1. Building a search box

Google had better watch out because you are about to learn how to build your own search engine. By the end of this lesson, you will know how to use an input box in your spreadsheet to highlight cells that contain the word you entered.

2. Maintaining bridges

Now you are a civil engineer and your job is to maintain the bridges for the city of Pittsburgh, Pennsylvania. The city is built in the Allegheny Mountains and lies where two rivers meet to form the Ohio River.

3. Highlighting rivers

Let's say that this month, you are focusing only on bridges that cross the Monongahela River.
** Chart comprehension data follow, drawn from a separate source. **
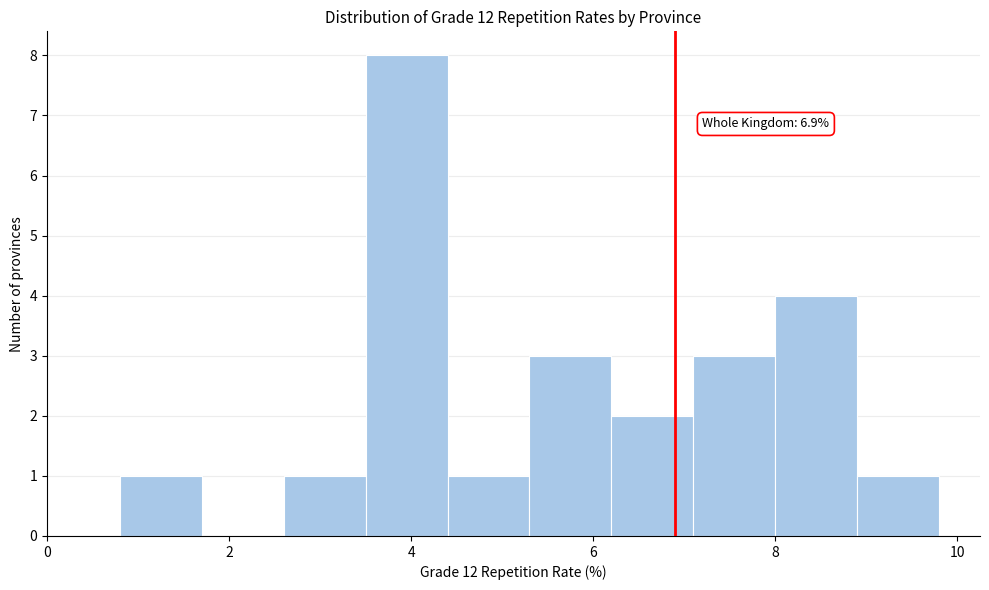

Over which range of the x-axis is the bar tallest?

3.5 to 4.4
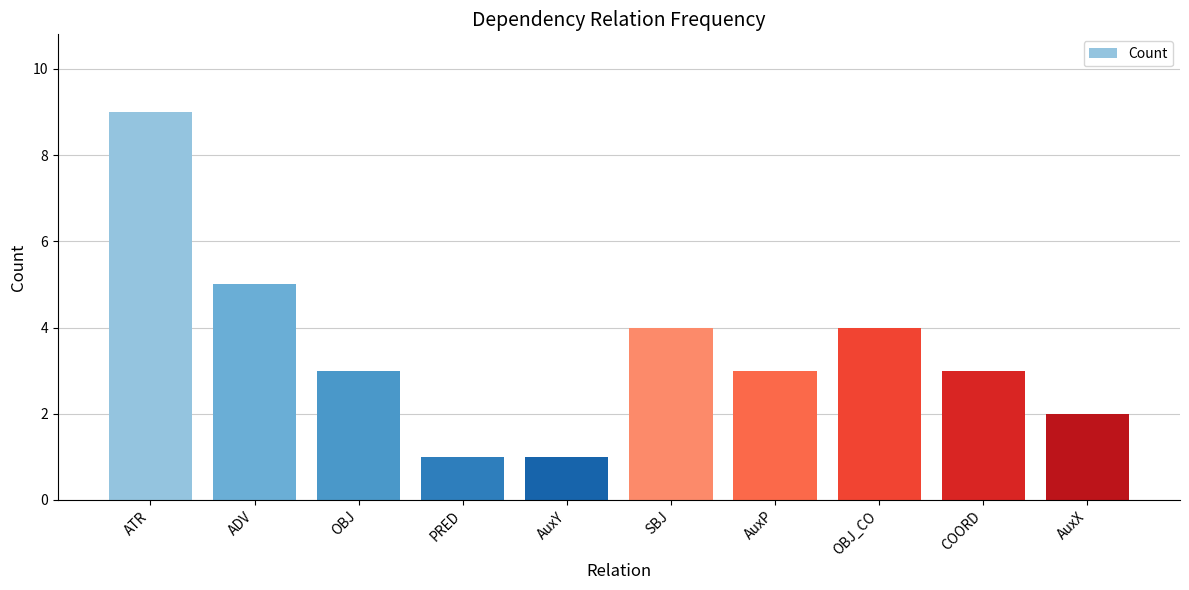

The chart shows a value of 3 at OBJ. True or false?

True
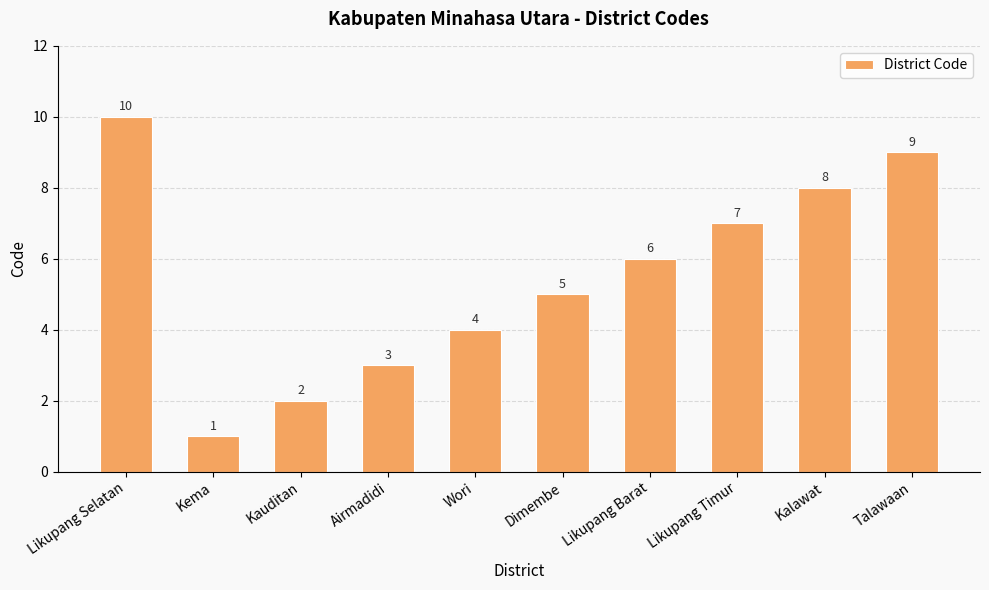

What position from the right is Airmadidi?

7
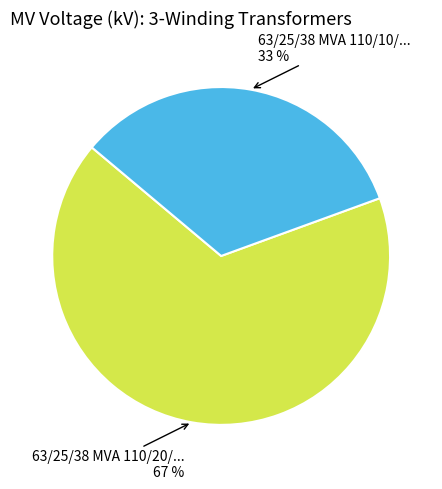

To the nearest percent, what is the average slice percentage?

50%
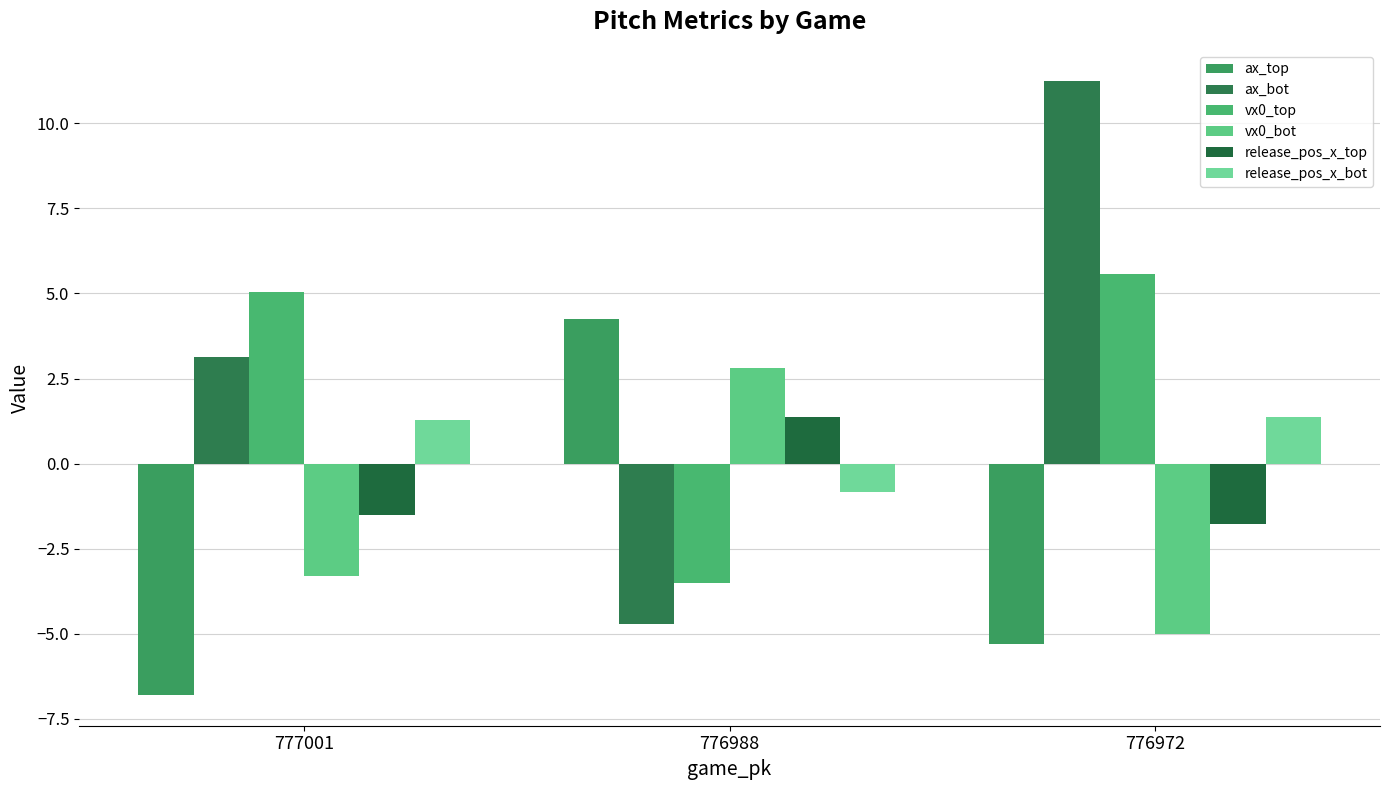

Rank the series by their maximum value, from highest to lowest.

ax_bot, vx0_top, ax_top, vx0_bot, release_pos_x_top, release_pos_x_bot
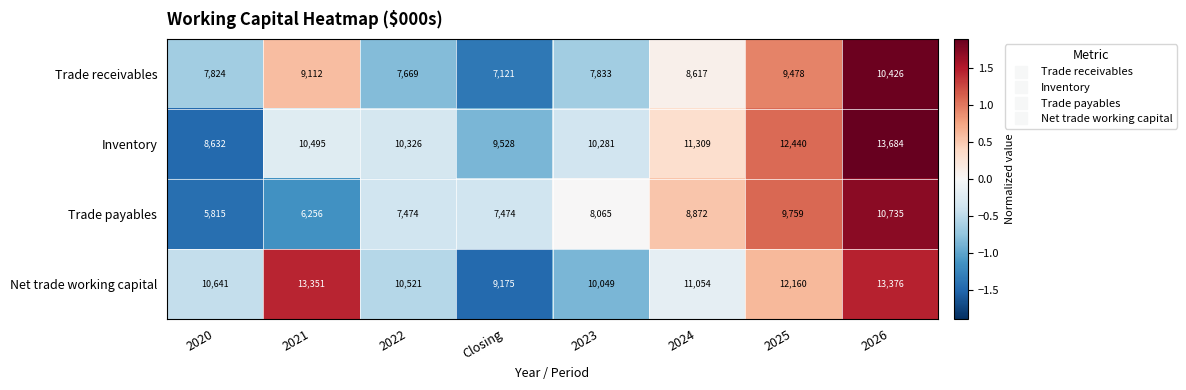

At which label is Net trade working capital closest to 11275?

2024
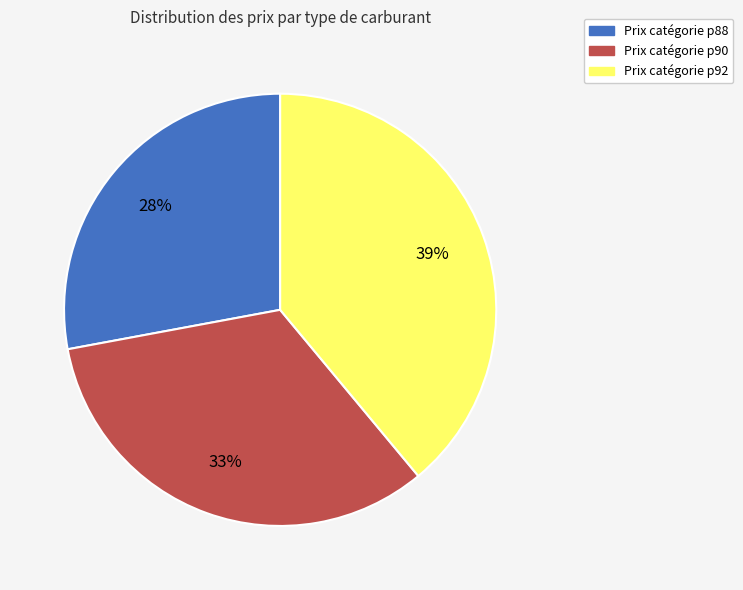

How many slices are in this pie chart?

3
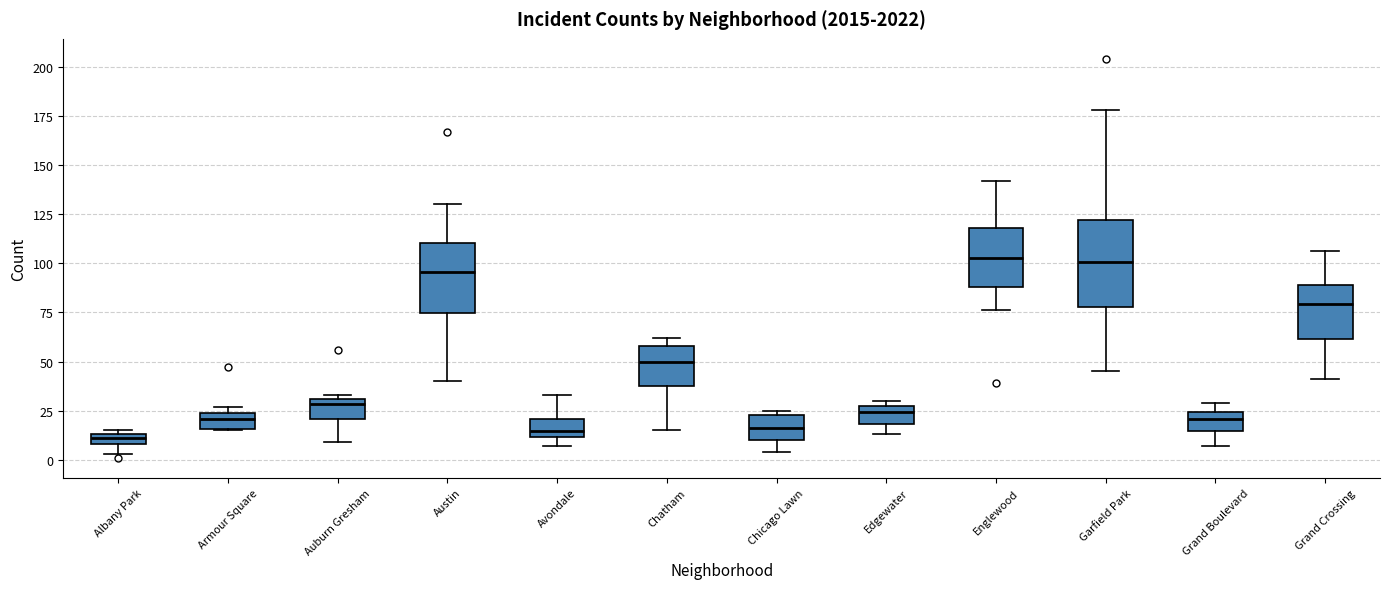

Comparing the boxes themselves (not the whiskers), which one is the tallest?

Garfield Park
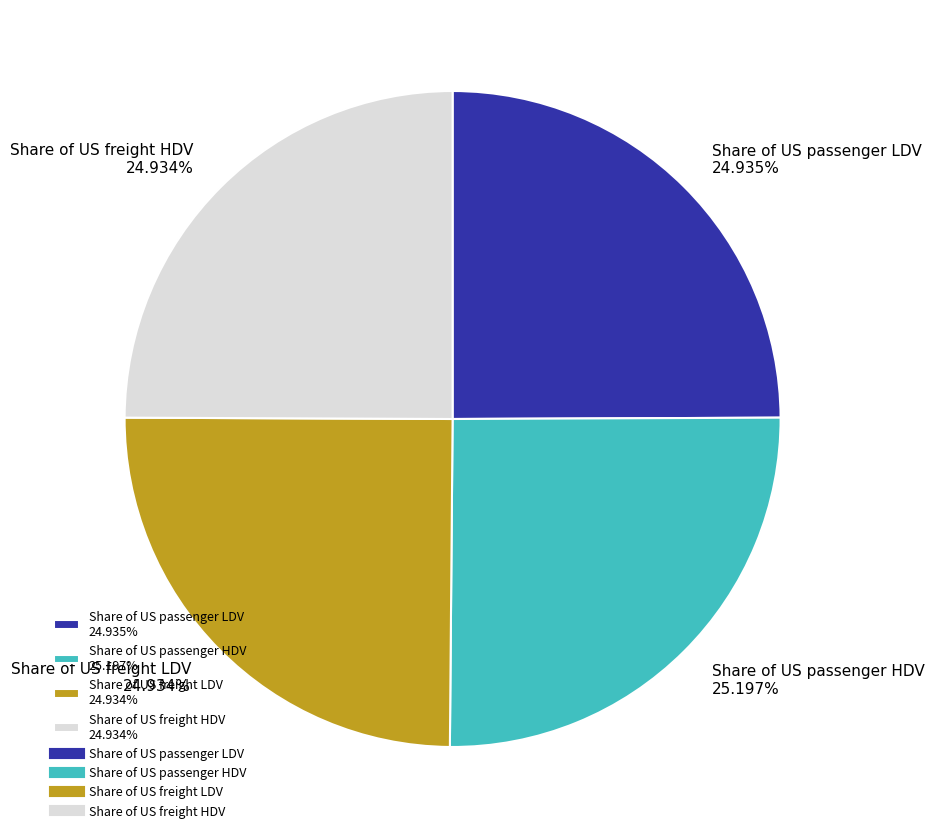

To the nearest percent, what is the average slice percentage?

25%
You could apply a simple conditional formatting rule, as shown in this picture, to highlight all of the cells with the river's name in it. However, we are going to make this more flexible so that anyone, even if they don't know how to use conditional formatting, can change the name of the river being highlighted.

4. Input box

We start by adding a few cells to the right of the data. There is no code associated with these cells yet. Styling has been added to them for emphasis and to make it clear that cell E3 is waiting for data.

5. Custom formula

We could do a simple lookup like this to see if a row has the exact word that is typed into the input cell E3, which works if you type in the entire, exact word. You can see that someone typed in the name of a river into the input box and the formula is highlighting each row that contains this river's name.

6. Parts of a word

Let's be honest here though. How many people in this world can spell Monongahela? We're going to craft a more forgiving search function with either of the aptly named functions called SEARCH or FIND. We'll take a quick look at these functions and then move it into our custom formula for the conditional formatting.

7. SEARCH and FIND

Both of these formulas will return a number greater than zero if they find a text string anywhere in a given cell. We are going to be using the SEARCH function, but just keep in mind that the FIND function is out there if you need it. FIND is case sensitive so it cares about capitalization.

8. SEARCH syntax

The SEARCH function takes two arguments. It simply wants to know what to search for and where to search for it. In exchange, it will either give you an error or a number value. Sounds perfect, right? Since the conditional formatting works like a TRUE/FALSE question, we'll just write a formula that asks if this function is returning a number greater than zero or not, and it will do the highlighting for us. Here is what it will look like in action. We are going to SEARCH for the letters Mon in the word Monongahela. The SEARCH function will return a 1 because the letters Mon start in the first position of the word Monongahela. Now it evaluates if the result is greater than zero, which is how we get to the TRUE/FALSE question that the conditional formatting needs to answer.

9. Search in action

The formula is looking for the value in the input box in column C in each row. This is done by combining the technique of highlighting an entire row with an input box and the SEARCH function.

10. Time to practice!

Let's practice this one to see if we can build our own search box. Here we go!